● TASK INSTRUCTIONS: Each line below from the one containing "65 22 37 22" through the one containing "fachada frontal revestida, com elevador" should be output exactly as it stands, and no other line should appear.

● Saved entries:

----------------

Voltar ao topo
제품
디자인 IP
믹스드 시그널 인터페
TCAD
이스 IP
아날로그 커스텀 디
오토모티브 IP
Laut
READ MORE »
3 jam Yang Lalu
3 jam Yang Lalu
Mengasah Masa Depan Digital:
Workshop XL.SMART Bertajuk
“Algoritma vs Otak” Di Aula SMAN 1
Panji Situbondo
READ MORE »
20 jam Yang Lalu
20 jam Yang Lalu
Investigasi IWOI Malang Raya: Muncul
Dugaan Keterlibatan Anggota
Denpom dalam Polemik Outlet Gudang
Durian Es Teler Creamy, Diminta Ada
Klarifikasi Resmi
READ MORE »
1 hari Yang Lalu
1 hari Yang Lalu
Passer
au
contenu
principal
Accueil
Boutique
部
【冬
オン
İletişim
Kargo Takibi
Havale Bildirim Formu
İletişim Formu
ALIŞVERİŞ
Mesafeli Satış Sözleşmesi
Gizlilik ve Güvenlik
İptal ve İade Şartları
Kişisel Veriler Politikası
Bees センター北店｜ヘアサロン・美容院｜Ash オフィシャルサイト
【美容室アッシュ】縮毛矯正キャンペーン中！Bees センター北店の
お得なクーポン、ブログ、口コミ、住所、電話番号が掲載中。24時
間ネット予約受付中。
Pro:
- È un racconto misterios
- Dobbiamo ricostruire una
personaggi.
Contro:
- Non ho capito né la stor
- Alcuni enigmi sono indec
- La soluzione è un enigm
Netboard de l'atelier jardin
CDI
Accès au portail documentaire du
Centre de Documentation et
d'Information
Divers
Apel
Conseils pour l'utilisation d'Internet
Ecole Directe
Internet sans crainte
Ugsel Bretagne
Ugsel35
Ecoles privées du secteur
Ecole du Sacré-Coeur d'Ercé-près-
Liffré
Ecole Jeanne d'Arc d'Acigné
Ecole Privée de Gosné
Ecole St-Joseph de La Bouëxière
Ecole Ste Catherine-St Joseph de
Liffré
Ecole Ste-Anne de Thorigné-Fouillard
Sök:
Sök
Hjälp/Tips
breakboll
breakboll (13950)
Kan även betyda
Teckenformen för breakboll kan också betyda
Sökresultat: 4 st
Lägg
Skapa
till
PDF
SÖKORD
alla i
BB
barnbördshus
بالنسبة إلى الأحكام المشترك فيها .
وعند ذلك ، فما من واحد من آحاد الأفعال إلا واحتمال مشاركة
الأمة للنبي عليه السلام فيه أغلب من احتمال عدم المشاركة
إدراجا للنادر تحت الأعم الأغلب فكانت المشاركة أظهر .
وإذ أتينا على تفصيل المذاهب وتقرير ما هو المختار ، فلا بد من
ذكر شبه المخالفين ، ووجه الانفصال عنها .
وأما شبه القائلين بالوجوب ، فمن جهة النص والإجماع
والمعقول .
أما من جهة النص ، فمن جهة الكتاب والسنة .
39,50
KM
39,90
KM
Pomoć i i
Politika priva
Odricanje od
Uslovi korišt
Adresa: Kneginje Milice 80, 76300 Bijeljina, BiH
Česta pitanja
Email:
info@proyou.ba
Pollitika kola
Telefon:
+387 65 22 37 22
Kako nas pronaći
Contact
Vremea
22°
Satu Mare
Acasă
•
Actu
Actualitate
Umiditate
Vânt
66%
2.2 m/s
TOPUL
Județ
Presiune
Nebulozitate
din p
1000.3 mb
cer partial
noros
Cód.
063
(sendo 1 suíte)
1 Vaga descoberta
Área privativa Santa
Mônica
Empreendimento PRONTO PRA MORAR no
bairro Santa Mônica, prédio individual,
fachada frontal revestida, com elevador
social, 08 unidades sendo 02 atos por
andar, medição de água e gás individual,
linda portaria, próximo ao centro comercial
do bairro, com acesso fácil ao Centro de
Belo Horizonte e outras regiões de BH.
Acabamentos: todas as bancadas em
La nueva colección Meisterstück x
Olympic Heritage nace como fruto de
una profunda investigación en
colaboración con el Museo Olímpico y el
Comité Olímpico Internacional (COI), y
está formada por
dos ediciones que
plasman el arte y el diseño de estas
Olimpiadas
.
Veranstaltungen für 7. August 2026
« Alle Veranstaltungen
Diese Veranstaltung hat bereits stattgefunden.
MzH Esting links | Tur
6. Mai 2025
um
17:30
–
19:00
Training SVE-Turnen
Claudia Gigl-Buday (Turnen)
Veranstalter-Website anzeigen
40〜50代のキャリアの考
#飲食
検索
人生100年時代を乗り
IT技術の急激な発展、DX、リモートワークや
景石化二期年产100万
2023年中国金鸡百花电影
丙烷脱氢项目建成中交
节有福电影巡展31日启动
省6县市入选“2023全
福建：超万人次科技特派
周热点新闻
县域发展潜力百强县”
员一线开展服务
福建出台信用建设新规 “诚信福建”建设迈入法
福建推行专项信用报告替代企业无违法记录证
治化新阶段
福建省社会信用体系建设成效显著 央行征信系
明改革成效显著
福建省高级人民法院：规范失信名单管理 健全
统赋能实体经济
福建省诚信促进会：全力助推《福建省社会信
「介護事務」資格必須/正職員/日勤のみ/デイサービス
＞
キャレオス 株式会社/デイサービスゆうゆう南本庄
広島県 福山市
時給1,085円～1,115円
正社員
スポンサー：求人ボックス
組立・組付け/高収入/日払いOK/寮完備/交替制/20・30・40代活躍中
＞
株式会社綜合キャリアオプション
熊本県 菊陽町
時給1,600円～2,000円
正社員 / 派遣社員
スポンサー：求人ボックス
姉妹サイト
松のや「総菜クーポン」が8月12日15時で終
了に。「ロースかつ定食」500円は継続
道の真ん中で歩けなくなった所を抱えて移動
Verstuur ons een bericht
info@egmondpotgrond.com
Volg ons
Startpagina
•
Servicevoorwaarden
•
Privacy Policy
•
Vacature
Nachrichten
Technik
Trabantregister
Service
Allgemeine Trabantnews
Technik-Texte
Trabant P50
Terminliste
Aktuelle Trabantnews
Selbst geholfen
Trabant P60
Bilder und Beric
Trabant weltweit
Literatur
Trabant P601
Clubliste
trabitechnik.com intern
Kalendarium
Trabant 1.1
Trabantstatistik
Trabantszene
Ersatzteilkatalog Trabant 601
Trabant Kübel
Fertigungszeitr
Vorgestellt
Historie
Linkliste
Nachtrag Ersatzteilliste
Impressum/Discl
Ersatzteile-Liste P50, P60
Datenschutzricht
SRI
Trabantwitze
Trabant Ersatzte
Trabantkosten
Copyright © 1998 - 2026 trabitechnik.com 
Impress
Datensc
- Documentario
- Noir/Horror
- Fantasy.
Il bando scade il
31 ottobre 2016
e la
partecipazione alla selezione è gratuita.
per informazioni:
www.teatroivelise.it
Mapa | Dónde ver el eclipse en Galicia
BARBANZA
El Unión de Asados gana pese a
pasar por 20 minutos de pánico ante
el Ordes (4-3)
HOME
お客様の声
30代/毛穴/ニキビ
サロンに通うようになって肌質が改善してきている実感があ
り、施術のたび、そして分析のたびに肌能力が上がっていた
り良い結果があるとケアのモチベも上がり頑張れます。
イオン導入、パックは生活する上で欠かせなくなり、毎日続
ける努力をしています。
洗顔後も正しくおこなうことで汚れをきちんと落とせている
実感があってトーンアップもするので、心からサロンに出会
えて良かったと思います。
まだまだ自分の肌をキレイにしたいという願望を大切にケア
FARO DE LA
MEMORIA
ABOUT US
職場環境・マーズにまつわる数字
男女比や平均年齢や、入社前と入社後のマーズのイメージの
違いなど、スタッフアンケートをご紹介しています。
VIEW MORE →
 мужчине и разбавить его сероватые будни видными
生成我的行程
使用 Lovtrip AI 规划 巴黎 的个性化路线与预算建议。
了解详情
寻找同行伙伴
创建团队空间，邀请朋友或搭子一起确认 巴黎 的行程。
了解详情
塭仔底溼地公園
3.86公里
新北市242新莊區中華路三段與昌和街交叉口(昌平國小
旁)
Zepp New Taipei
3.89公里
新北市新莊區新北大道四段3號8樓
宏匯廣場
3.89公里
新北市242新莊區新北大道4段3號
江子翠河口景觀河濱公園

----------------

● WRITTEN REPLY:
+387 65 22 37 22
Kako nas pronaći
Contact
Vremea
22°
Satu Mare
Acasă
•
Actu
Actualitate
Umiditate
Vânt
66%
2.2 m/s
TOPUL
Județ
Presiune
Nebulozitate
din p
1000.3 mb
cer partial
noros
Cód.
063
(sendo 1 suíte)
1 Vaga descoberta
Área privativa Santa
Mônica
Empreendimento PRONTO PRA MORAR no
bairro Santa Mônica, prédio individual,
fachada frontal revestida, com elevador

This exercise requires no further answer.